» Data supplied
--
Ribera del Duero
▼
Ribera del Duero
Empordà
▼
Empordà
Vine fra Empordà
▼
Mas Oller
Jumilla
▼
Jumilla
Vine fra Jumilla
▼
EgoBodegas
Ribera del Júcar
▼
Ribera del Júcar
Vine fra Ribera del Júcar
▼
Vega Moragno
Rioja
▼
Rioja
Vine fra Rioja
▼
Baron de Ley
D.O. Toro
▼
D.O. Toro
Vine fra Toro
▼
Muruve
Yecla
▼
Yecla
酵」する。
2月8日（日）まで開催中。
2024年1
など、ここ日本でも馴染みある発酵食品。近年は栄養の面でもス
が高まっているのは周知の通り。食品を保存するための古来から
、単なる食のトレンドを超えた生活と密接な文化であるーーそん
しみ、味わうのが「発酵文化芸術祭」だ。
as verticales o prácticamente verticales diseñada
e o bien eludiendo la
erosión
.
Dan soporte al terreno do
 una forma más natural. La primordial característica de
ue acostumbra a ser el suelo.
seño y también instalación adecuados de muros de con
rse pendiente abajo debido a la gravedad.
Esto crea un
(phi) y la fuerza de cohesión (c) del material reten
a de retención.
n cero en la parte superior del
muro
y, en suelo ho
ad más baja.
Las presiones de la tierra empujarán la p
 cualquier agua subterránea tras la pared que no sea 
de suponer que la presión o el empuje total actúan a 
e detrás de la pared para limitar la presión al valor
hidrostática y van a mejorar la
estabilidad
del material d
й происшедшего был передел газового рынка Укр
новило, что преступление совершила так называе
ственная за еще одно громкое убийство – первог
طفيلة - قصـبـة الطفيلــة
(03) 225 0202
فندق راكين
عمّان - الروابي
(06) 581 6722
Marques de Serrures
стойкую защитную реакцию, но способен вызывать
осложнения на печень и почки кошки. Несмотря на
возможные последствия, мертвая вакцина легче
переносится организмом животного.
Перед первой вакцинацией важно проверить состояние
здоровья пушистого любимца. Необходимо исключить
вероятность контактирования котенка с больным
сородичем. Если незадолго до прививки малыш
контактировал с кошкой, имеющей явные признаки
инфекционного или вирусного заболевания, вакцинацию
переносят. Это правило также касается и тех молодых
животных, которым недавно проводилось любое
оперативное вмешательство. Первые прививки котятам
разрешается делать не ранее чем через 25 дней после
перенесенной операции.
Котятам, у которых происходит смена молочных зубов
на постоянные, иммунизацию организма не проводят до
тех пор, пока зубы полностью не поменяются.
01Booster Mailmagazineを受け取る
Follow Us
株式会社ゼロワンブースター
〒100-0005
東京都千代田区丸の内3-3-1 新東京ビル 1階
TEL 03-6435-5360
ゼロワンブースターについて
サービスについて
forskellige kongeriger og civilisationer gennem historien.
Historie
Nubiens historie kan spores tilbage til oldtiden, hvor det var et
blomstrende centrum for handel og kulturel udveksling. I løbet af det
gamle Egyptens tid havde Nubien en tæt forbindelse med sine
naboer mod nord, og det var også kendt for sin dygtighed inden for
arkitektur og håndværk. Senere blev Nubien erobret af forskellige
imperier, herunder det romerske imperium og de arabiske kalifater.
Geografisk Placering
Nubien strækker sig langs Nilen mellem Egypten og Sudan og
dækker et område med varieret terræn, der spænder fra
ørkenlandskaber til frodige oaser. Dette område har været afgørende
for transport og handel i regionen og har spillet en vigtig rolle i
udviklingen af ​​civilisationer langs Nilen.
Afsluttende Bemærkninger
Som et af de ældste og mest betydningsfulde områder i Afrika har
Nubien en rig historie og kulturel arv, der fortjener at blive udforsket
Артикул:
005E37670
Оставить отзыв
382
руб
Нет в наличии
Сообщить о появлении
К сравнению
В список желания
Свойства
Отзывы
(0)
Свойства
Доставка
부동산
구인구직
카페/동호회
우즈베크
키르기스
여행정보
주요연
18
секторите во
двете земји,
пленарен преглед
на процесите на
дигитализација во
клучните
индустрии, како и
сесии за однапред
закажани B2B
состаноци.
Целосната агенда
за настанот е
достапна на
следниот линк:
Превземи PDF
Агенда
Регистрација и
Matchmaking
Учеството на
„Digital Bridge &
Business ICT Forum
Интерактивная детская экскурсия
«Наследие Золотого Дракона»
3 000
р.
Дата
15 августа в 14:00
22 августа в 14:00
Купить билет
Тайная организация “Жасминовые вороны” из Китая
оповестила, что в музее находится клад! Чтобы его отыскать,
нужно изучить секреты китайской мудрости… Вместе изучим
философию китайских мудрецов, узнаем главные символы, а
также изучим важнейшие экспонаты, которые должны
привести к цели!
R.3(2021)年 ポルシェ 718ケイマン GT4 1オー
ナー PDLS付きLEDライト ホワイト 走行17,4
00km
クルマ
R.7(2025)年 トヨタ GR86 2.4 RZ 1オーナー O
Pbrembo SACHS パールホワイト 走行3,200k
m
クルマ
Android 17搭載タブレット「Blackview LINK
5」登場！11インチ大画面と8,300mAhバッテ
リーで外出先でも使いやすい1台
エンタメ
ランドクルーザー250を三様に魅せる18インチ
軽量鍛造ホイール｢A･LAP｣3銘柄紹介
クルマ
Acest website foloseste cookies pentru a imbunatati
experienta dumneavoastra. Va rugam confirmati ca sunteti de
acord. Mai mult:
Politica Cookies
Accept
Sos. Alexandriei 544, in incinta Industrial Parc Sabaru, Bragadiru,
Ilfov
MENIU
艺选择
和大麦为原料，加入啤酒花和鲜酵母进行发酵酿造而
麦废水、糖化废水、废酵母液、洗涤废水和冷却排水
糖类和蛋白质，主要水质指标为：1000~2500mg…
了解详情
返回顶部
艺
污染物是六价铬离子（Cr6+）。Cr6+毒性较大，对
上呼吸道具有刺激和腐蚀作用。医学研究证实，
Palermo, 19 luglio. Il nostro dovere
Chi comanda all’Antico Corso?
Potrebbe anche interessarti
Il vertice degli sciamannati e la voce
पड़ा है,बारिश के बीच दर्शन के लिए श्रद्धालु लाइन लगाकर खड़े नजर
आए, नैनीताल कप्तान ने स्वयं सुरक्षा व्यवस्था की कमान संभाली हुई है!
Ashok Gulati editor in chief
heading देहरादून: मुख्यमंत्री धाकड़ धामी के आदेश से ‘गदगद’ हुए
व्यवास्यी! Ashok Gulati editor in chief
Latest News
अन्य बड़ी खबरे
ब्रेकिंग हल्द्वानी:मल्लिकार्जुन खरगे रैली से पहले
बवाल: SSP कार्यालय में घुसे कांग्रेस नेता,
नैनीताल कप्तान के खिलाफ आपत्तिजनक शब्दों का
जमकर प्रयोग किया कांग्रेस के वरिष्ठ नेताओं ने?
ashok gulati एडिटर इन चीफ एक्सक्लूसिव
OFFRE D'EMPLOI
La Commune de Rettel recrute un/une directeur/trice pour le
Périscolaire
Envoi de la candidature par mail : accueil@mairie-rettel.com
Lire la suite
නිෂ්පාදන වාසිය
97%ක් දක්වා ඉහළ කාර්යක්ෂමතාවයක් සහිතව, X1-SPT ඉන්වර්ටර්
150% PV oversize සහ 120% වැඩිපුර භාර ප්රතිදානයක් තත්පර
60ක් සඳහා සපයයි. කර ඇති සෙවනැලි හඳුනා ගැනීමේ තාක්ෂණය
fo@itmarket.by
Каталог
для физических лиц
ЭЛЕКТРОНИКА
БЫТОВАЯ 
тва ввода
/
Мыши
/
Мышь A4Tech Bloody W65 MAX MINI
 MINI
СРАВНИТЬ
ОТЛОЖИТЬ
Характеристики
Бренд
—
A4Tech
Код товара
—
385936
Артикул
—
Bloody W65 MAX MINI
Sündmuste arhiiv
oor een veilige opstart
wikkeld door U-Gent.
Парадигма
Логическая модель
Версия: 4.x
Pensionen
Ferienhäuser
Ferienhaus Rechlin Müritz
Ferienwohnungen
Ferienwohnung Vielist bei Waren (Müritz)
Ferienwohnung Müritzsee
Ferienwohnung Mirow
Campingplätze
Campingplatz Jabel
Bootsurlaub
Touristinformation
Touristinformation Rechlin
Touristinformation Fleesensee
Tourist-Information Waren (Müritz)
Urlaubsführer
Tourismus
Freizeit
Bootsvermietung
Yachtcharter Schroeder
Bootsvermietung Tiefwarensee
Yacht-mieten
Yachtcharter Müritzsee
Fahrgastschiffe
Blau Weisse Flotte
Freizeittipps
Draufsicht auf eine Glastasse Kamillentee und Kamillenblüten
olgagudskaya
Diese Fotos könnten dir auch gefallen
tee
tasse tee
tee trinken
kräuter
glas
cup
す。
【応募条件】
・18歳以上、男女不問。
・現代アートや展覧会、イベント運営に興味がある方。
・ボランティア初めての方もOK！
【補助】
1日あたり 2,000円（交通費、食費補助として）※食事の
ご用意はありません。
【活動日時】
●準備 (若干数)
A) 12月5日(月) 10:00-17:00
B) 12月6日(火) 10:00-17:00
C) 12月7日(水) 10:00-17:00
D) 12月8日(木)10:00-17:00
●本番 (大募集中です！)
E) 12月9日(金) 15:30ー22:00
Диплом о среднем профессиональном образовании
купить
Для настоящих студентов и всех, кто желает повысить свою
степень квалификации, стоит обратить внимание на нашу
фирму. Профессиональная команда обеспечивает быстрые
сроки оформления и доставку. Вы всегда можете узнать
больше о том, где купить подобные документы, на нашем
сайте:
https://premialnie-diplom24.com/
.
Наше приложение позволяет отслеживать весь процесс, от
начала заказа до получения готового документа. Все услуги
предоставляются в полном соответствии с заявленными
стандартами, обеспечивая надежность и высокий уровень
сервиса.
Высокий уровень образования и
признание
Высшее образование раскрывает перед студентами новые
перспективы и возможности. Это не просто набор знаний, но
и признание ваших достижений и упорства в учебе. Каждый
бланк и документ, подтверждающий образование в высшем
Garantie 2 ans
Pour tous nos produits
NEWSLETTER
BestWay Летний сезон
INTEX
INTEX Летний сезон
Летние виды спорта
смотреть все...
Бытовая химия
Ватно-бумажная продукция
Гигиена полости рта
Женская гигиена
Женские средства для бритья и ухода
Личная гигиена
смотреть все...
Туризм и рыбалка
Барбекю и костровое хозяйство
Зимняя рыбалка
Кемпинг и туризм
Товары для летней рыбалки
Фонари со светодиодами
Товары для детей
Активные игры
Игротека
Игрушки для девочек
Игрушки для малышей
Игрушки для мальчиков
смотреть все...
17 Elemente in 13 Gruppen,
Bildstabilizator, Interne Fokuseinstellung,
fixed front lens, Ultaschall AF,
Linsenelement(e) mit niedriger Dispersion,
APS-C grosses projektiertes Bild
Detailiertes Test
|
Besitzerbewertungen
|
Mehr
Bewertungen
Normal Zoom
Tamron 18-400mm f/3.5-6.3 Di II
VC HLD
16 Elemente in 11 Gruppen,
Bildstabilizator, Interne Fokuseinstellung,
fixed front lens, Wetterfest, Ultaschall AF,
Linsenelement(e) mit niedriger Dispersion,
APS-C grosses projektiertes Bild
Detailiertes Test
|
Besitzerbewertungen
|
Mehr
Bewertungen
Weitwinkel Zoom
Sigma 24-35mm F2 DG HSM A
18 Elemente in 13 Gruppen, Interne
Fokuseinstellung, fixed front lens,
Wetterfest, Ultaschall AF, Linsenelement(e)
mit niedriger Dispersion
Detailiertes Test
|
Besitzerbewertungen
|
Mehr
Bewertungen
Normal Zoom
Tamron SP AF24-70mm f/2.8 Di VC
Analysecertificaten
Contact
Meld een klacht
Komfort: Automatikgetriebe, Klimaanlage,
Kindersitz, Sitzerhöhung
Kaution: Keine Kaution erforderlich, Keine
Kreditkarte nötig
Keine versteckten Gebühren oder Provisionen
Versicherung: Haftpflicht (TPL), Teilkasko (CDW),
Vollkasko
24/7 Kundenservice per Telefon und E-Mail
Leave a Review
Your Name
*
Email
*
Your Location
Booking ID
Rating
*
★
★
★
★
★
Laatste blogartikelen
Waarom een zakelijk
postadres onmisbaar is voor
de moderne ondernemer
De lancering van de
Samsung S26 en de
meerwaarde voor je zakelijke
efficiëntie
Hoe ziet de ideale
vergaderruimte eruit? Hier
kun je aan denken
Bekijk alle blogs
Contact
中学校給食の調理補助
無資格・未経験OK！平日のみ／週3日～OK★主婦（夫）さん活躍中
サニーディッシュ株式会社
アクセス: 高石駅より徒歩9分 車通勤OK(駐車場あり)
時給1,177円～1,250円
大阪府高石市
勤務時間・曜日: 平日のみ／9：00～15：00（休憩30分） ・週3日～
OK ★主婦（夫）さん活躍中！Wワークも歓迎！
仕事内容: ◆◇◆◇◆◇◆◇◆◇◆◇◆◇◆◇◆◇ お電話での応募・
--
» Action item
Reproduce verbatim the lines from the beginning of the records through the line containing "стойкую защитную реакцию, но", including both the first line and that line.

» Exercise solution
Ribera del Duero
▼
Ribera del Duero
Empordà
▼
Empordà
Vine fra Empordà
▼
Mas Oller
Jumilla
▼
Jumilla
Vine fra Jumilla
▼
EgoBodegas
Ribera del Júcar
▼
Ribera del Júcar
Vine fra Ribera del Júcar
▼
Vega Moragno
Rioja
▼
Rioja
Vine fra Rioja
▼
Baron de Ley
D.O. Toro
▼
D.O. Toro
Vine fra Toro
▼
Muruve
Yecla
▼
Yecla
酵」する。
2月8日（日）まで開催中。
2024年1
など、ここ日本でも馴染みある発酵食品。近年は栄養の面でもス
が高まっているのは周知の通り。食品を保存するための古来から
、単なる食のトレンドを超えた生活と密接な文化であるーーそん
しみ、味わうのが「発酵文化芸術祭」だ。
as verticales o prácticamente verticales diseñada
e o bien eludiendo la
erosión
.
Dan soporte al terreno do
 una forma más natural. La primordial característica de
ue acostumbra a ser el suelo.
seño y también instalación adecuados de muros de con
rse pendiente abajo debido a la gravedad.
Esto crea un
(phi) y la fuerza de cohesión (c) del material reten
a de retención.
n cero en la parte superior del
muro
y, en suelo ho
ad más baja.
Las presiones de la tierra empujarán la p
 cualquier agua subterránea tras la pared que no sea 
de suponer que la presión o el empuje total actúan a 
e detrás de la pared para limitar la presión al valor
hidrostática y van a mejorar la
estabilidad
del material d
й происшедшего был передел газового рынка Укр
новило, что преступление совершила так называе
ственная за еще одно громкое убийство – первог
طفيلة - قصـبـة الطفيلــة
(03) 225 0202
فندق راكين
عمّان - الروابي
(06) 581 6722
Marques de Serrures
стойкую защитную реакцию, но способен вызывать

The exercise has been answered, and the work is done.